* **SUPPLIED TEXT**
So how’d everyone do over Halloween weekend? If you abstained from the sweets, then bravo to you! And if you found yourself succumbing to the seductive call of the Snickers bar, don’t fret–it was just one weekend, and today is another day! I was able to stay away from the sweets, although my exercise goals suffered. I’m pretending I made up for it with four hours of standing in an assembly line creating holiday boxes for soldiers on Saturday, and three hours of wandering along the West Hollywood Carnaval strip on Sunday. It may or may not balance out, but it makes me feel less guilty about it.

Now that it’s week two of the challenge, my new focus is on water. Do you drink enough? I don’t. Even when I’m aware of this and trying to drink more, I inevitably lose track and forget.

* **Multi-view scene reconstruction data**

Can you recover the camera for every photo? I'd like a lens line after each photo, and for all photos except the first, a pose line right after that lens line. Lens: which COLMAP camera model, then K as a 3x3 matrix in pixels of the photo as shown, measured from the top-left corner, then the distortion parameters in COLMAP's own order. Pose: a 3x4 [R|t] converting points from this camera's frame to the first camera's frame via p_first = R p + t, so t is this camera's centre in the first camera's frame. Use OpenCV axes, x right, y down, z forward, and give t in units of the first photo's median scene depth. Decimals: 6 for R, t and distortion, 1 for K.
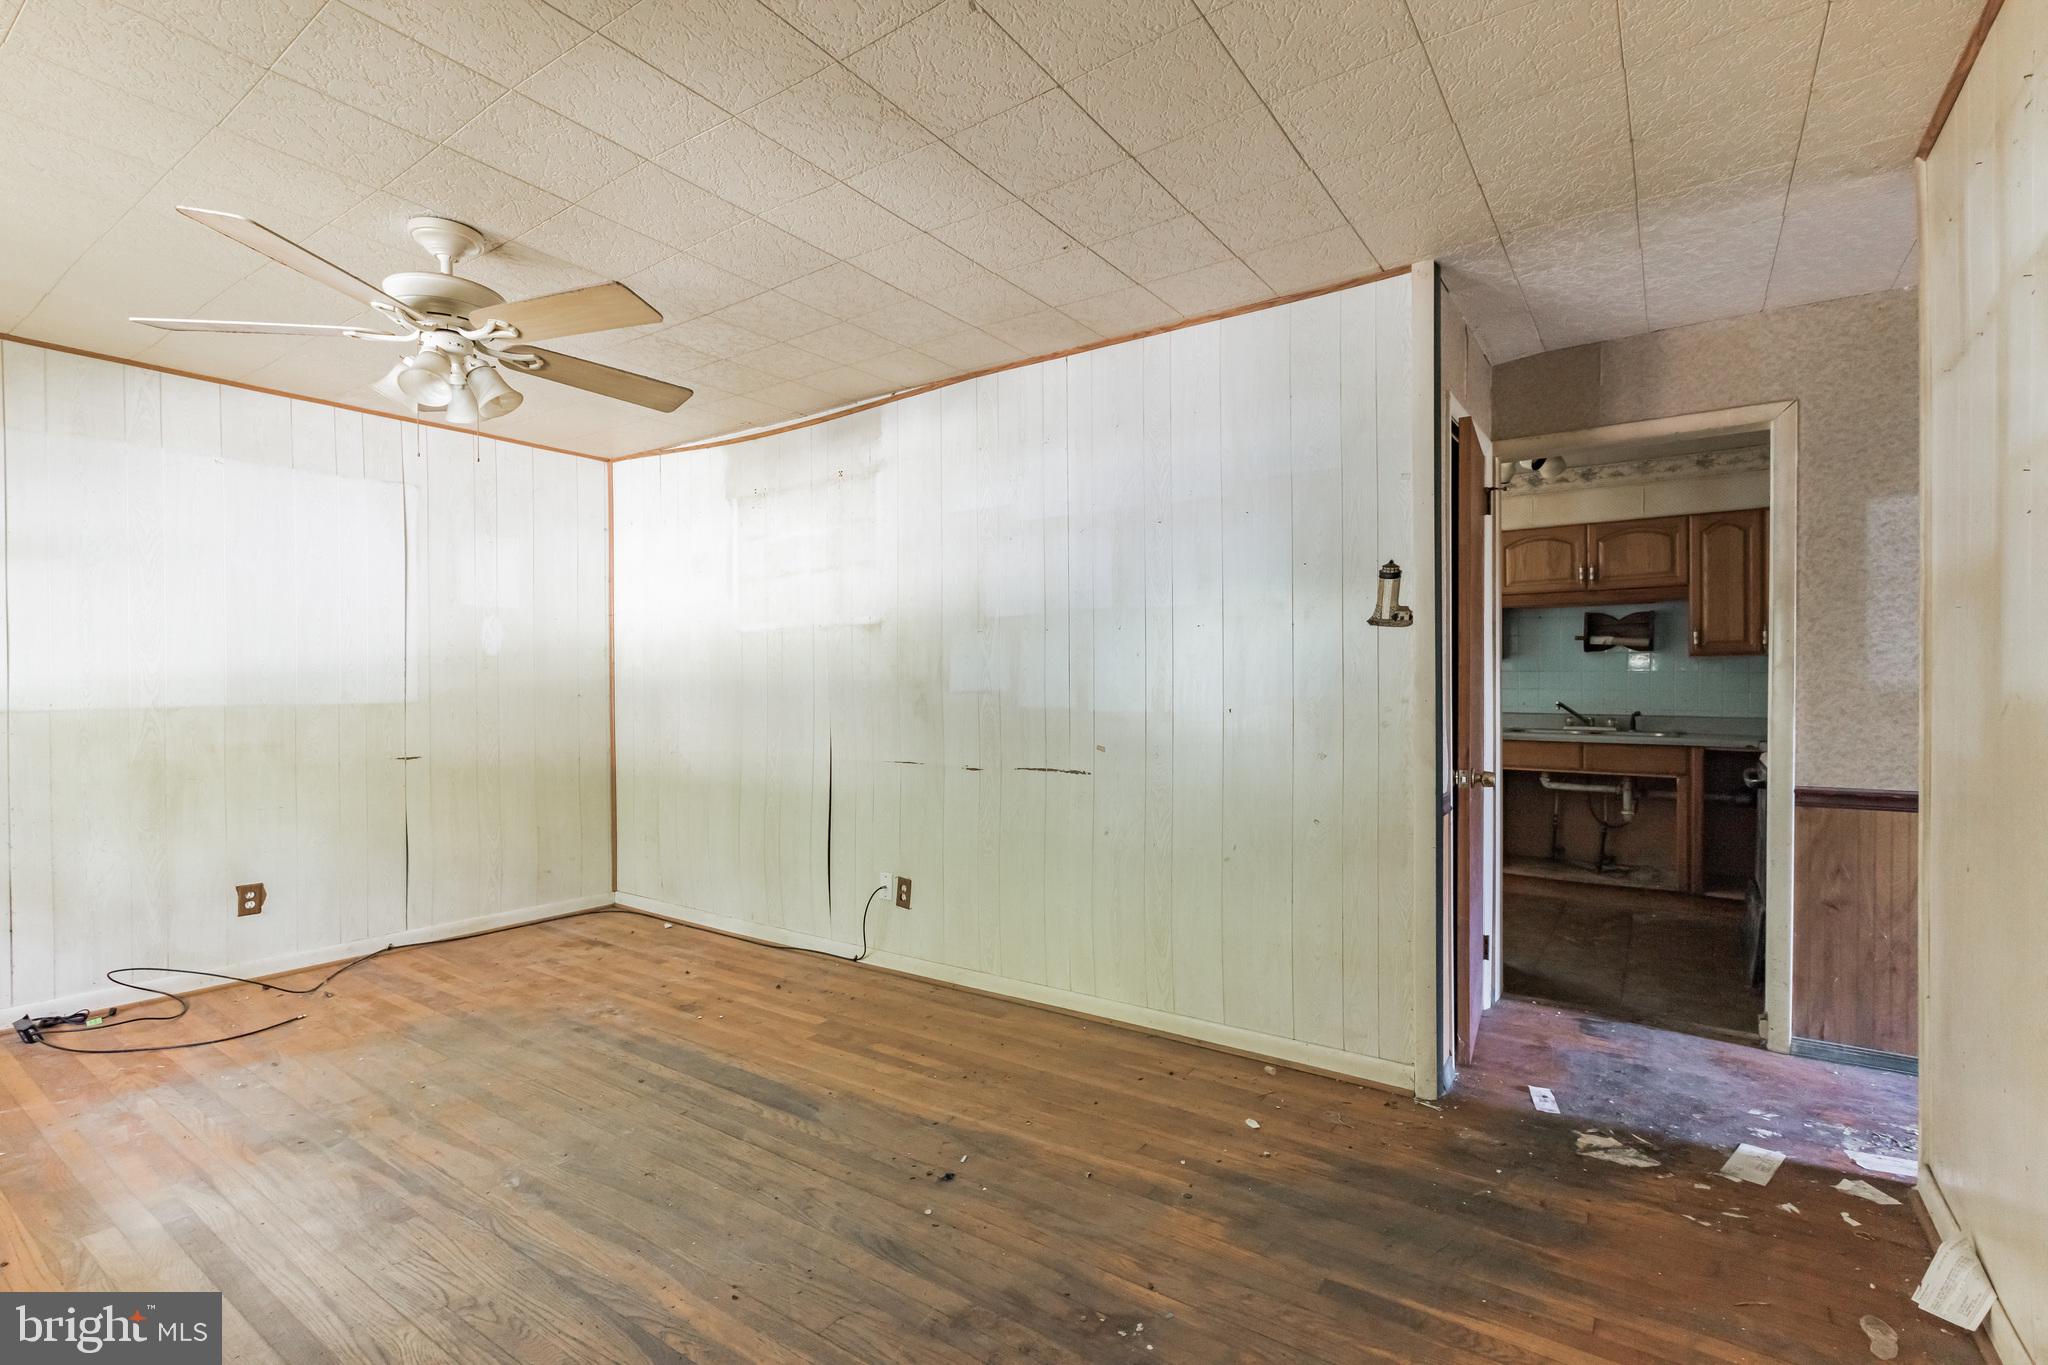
lens RADIAL K [[912.4, 0, 1030.7], [0, 912.4, 692.0], [0, 0, 1]] dist [0.000514, -0.000780]
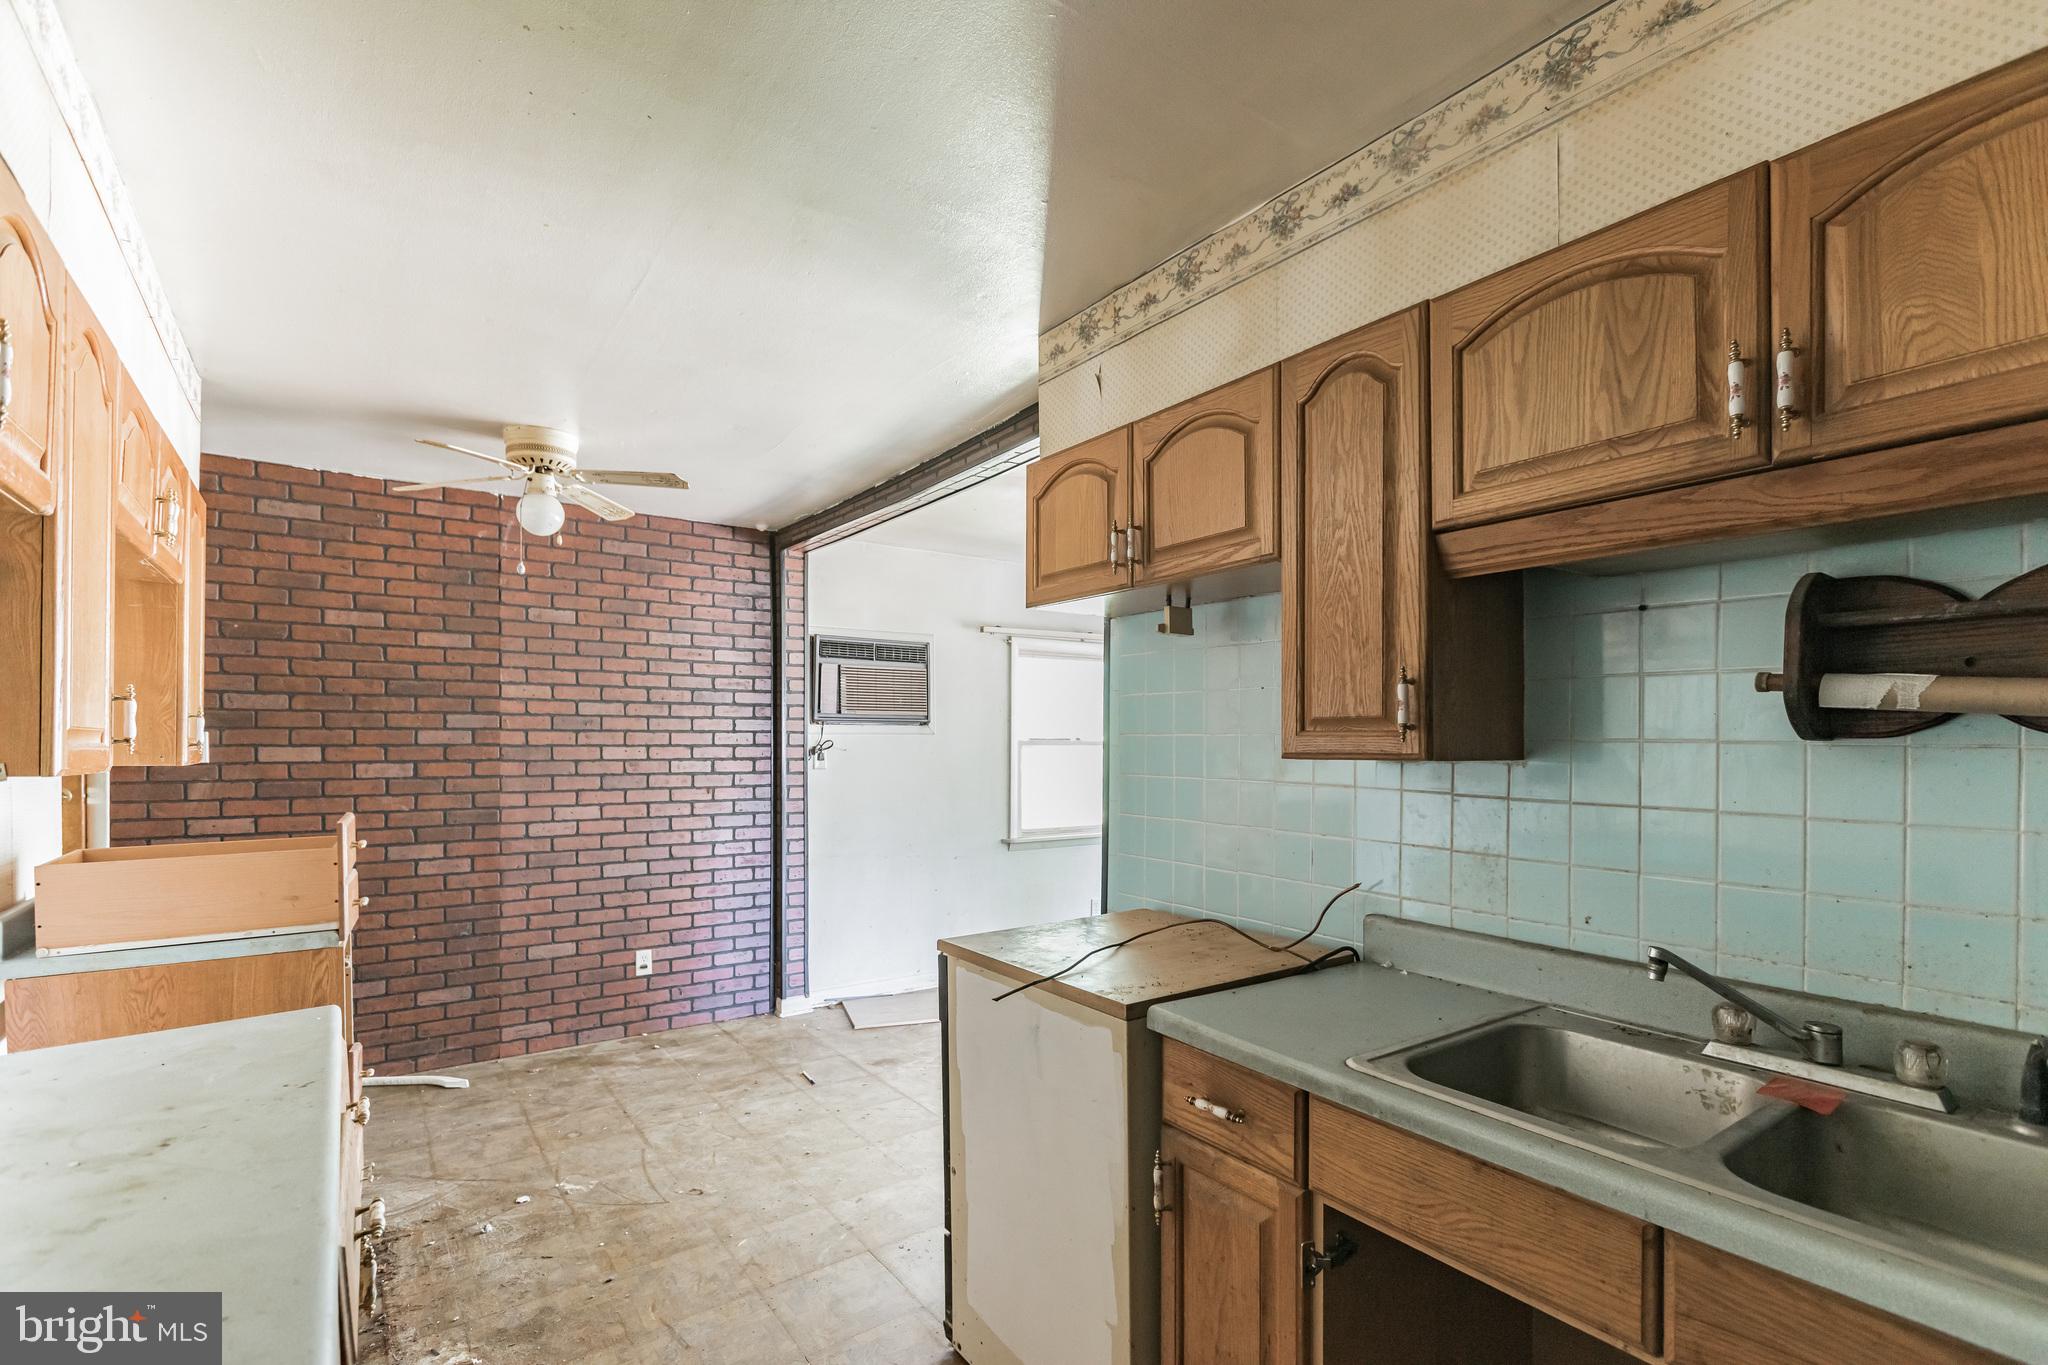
lens RADIAL K [[936.3, 0, 1087.4], [0, 936.3, 738.9], [0, 0, 1]] dist [0.003659, 0.000318]
pose [[0.950507, 0.005825, -0.310650, 0.526327], [-0.008382, 0.999941, -0.006898, -0.042619], [0.310591, 0.009160, 0.950499, 0.737399]]
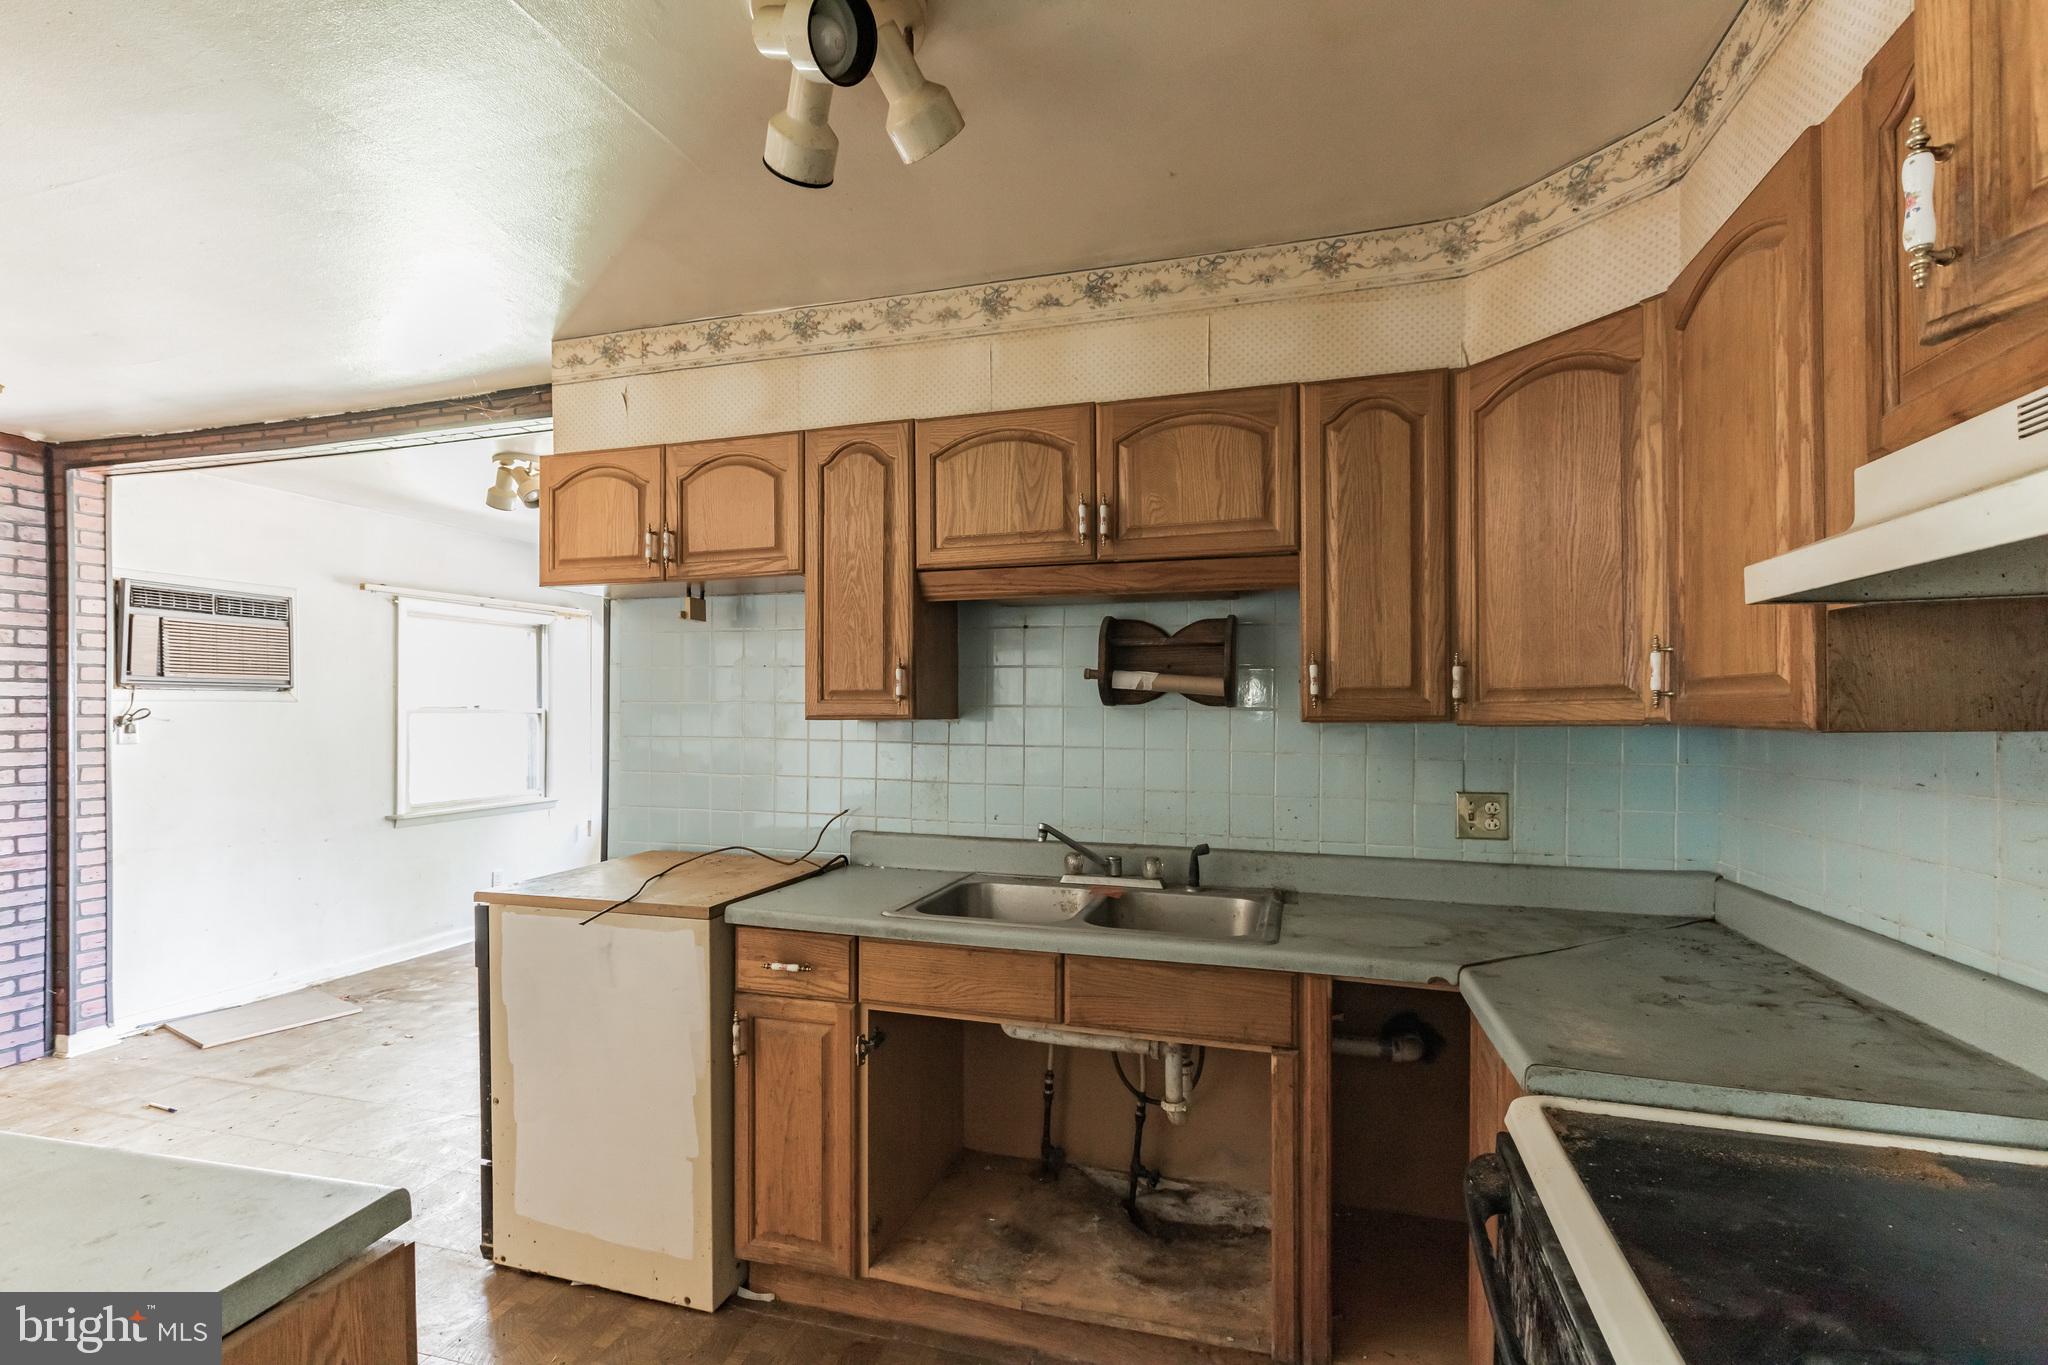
lens RADIAL K [[948.2, 0, 1043.6], [0, 948.2, 708.9], [0, 0, 1]] dist [0.000923, -0.000254]
pose [[0.939403, 0.004240, 0.342788, 0.438790], [-0.001029, 0.999954, -0.009549, -0.039470], [-0.342812, 0.008618, 0.939364, 0.600142]]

* **ACTIVITY**
Can you resume the health-challenge post, picking up right after its last sentence? These entries have nothing to do with the health-challenge post.

* **ANSWER TO THIS TASK**
Water glassesDrinking water is important, not just for weight-loss, but for a healthy body. It keeps the kidneys in good working order so they don’t have to rely on the help of the liver, which frees up the liver to do its own damned job. It hydrates muscles so your workouts are more effective, and hydrates skin cells to smooth the skin and flush out impurities. You just look and feel better overall when you drink more water.

The average person should be drinking 64 oz. of water a day, but if you, like me, are overweight, you need more than that. My daily goal is 80 oz. I rarely hit it, but I always try, and to be honest, I cheat a little by flavoring it with Crystal Light. Makes it easier to take in that much fluid without feeling tortured. So my goal for the week is to hit 80 oz every day.